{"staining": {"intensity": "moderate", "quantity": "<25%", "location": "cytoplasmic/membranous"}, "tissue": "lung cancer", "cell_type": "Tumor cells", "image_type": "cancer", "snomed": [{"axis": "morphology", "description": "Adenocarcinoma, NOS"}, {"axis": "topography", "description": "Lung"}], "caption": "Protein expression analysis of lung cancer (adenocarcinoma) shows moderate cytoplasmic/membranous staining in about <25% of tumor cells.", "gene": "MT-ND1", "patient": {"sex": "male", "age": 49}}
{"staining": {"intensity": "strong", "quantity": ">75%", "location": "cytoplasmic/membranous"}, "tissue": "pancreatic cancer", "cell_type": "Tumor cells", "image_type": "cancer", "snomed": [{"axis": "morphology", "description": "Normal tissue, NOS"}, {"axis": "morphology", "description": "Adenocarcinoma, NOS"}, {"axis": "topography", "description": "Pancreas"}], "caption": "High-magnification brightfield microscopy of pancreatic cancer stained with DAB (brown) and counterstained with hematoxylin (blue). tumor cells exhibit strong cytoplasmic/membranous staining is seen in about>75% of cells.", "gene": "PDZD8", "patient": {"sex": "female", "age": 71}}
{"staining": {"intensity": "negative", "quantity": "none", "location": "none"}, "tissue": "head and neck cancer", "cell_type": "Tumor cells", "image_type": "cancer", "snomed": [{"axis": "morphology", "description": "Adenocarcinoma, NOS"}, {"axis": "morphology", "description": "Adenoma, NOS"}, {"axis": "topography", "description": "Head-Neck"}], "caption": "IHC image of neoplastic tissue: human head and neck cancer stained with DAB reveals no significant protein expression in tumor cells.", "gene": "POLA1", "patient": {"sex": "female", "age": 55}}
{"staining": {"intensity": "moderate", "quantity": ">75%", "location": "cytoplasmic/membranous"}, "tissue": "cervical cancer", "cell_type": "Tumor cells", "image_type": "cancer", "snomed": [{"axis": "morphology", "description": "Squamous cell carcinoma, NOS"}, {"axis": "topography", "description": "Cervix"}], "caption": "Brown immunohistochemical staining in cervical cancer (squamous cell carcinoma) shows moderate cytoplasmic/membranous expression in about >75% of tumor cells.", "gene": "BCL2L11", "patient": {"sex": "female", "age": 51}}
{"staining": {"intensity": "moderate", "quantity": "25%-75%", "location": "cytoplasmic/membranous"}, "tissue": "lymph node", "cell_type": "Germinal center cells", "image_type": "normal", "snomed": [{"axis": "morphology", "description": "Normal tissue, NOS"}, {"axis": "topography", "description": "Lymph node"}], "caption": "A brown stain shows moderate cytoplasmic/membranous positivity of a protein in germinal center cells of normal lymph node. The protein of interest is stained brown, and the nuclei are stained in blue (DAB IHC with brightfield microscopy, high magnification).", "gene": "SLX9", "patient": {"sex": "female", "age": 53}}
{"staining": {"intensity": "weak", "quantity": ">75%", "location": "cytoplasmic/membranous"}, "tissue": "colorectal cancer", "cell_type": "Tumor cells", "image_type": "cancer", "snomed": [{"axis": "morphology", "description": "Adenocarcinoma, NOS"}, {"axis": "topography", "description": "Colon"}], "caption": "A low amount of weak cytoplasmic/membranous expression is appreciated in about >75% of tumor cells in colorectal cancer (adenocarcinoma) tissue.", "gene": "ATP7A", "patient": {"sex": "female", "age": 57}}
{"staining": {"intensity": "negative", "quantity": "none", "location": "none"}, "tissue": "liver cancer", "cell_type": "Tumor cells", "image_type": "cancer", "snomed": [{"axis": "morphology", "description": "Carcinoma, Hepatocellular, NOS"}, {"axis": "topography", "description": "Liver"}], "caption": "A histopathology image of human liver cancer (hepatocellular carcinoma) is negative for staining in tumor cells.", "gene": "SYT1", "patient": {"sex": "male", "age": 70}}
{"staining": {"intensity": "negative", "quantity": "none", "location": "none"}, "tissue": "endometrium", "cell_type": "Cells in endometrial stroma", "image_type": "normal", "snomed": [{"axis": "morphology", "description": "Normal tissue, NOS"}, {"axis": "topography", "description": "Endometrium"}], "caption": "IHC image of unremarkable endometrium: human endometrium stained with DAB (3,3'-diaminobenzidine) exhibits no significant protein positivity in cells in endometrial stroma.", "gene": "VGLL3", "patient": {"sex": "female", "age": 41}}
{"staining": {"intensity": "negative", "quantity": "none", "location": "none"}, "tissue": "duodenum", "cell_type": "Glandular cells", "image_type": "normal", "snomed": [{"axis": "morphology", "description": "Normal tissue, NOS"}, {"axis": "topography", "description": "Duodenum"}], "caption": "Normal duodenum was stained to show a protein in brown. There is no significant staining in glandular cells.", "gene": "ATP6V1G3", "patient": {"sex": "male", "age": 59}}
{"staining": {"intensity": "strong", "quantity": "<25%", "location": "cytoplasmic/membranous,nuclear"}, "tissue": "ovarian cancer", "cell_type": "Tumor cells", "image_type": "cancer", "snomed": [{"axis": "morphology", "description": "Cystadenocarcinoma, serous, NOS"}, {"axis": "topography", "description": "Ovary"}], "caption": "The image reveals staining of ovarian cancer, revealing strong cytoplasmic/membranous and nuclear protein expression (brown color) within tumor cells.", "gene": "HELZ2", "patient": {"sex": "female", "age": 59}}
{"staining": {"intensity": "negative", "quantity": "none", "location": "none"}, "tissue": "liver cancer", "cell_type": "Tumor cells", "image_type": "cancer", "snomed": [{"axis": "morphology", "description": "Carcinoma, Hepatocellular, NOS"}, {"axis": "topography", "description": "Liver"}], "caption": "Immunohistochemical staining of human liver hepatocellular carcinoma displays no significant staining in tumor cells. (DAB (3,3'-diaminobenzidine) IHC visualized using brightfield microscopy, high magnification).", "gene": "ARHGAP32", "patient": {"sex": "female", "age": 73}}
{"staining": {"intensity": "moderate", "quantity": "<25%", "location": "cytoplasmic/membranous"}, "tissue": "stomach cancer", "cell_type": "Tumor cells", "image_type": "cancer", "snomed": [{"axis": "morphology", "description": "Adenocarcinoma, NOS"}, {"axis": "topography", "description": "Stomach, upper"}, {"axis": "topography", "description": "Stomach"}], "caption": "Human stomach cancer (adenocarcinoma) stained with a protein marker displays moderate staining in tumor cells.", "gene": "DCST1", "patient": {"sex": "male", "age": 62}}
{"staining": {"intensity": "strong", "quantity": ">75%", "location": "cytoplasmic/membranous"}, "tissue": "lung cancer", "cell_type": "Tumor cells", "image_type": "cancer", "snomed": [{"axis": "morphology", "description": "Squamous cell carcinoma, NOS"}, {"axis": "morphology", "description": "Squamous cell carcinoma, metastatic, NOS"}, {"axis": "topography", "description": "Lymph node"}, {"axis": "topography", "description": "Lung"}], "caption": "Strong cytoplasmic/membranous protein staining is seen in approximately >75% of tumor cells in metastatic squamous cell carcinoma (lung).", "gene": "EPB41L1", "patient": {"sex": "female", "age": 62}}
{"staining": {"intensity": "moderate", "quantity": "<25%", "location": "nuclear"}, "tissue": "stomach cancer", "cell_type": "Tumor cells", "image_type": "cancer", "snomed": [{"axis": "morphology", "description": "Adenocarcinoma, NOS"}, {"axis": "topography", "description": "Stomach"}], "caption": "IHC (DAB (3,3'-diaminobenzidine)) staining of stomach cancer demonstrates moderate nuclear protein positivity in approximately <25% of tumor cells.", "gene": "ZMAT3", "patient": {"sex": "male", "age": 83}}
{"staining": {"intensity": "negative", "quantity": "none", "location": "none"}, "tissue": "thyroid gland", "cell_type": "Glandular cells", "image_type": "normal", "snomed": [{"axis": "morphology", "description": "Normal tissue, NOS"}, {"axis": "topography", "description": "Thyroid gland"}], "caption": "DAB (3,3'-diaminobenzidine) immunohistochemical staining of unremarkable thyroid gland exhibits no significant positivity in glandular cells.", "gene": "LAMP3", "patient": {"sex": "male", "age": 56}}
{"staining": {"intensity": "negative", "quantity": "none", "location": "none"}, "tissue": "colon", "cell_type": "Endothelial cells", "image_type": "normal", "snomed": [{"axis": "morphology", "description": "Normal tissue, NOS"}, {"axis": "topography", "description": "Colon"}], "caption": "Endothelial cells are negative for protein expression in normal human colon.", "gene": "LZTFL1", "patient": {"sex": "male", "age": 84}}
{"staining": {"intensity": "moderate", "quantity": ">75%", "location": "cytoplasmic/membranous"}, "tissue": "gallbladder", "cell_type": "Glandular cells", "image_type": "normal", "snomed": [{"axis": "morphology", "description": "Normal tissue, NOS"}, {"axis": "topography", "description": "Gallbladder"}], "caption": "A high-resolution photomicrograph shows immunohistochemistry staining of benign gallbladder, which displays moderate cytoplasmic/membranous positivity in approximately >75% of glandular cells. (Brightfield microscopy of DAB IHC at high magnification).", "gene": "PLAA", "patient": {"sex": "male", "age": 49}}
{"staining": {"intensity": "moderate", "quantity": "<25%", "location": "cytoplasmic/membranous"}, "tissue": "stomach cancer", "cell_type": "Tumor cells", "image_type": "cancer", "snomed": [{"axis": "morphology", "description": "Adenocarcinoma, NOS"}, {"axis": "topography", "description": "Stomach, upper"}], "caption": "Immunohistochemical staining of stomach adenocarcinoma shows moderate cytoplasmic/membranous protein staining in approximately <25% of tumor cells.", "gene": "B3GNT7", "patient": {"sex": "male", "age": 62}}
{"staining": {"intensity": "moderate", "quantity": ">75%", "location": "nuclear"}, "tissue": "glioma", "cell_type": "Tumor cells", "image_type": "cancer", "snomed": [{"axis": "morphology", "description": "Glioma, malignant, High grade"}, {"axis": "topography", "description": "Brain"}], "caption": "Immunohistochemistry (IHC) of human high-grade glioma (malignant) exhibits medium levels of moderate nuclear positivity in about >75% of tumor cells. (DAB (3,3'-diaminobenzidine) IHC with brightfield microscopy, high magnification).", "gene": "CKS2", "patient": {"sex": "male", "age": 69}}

__Directions__:
Copy every line of the entries above in which "liver" occurs.

__Response__:
{"staining": {"intensity": "negative", "quantity": "none", "location": "none"}, "tissue": "liver cancer", "cell_type": "Tumor cells", "image_type": "cancer", "snomed": [{"axis": "morphology", "description": "Carcinoma, Hepatocellular, NOS"}, {"axis": "topography", "description": "Liver"}], "caption": "A histopathology image of human liver cancer (hepatocellular carcinoma) is negative for staining in tumor cells.", "gene": "SYT1", "patient": {"sex": "male", "age": 70}}
{"staining": {"intensity": "negative", "quantity": "none", "location": "none"}, "tissue": "liver cancer", "cell_type": "Tumor cells", "image_type": "cancer", "snomed": [{"axis": "morphology", "description": "Carcinoma, Hepatocellular, NOS"}, {"axis": "topography", "description": "Liver"}], "caption": "Immunohistochemical staining of human liver hepatocellular carcinoma displays no significant staining in tumor cells. (DAB (3,3'-diaminobenzidine) IHC visualized using brightfield microscopy, high magnification).", "gene": "ARHGAP32", "patient": {"sex": "female", "age": 73}}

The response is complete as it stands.